Assignment:
For each line below that includes the word "shoulder", make a copy.

Input data:
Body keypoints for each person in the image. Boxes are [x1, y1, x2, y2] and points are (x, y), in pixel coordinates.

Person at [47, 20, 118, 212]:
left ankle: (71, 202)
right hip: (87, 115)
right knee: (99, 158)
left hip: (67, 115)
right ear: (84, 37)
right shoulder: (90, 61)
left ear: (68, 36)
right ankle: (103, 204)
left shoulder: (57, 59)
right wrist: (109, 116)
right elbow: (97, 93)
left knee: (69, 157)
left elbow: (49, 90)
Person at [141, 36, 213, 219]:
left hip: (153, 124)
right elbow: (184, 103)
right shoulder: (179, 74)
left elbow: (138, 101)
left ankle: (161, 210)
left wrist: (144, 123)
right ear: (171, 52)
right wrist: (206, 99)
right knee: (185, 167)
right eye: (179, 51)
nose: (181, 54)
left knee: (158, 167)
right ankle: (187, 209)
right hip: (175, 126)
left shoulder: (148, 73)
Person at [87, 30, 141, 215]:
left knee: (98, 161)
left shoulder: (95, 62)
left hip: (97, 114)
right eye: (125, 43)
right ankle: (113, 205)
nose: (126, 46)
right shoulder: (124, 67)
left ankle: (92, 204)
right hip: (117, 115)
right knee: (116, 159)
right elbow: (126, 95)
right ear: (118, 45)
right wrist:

Solved problem:
right shoulder: (90, 61)
left shoulder: (57, 59)
right shoulder: (179, 74)
left shoulder: (148, 73)
left shoulder: (95, 62)
right shoulder: (124, 67)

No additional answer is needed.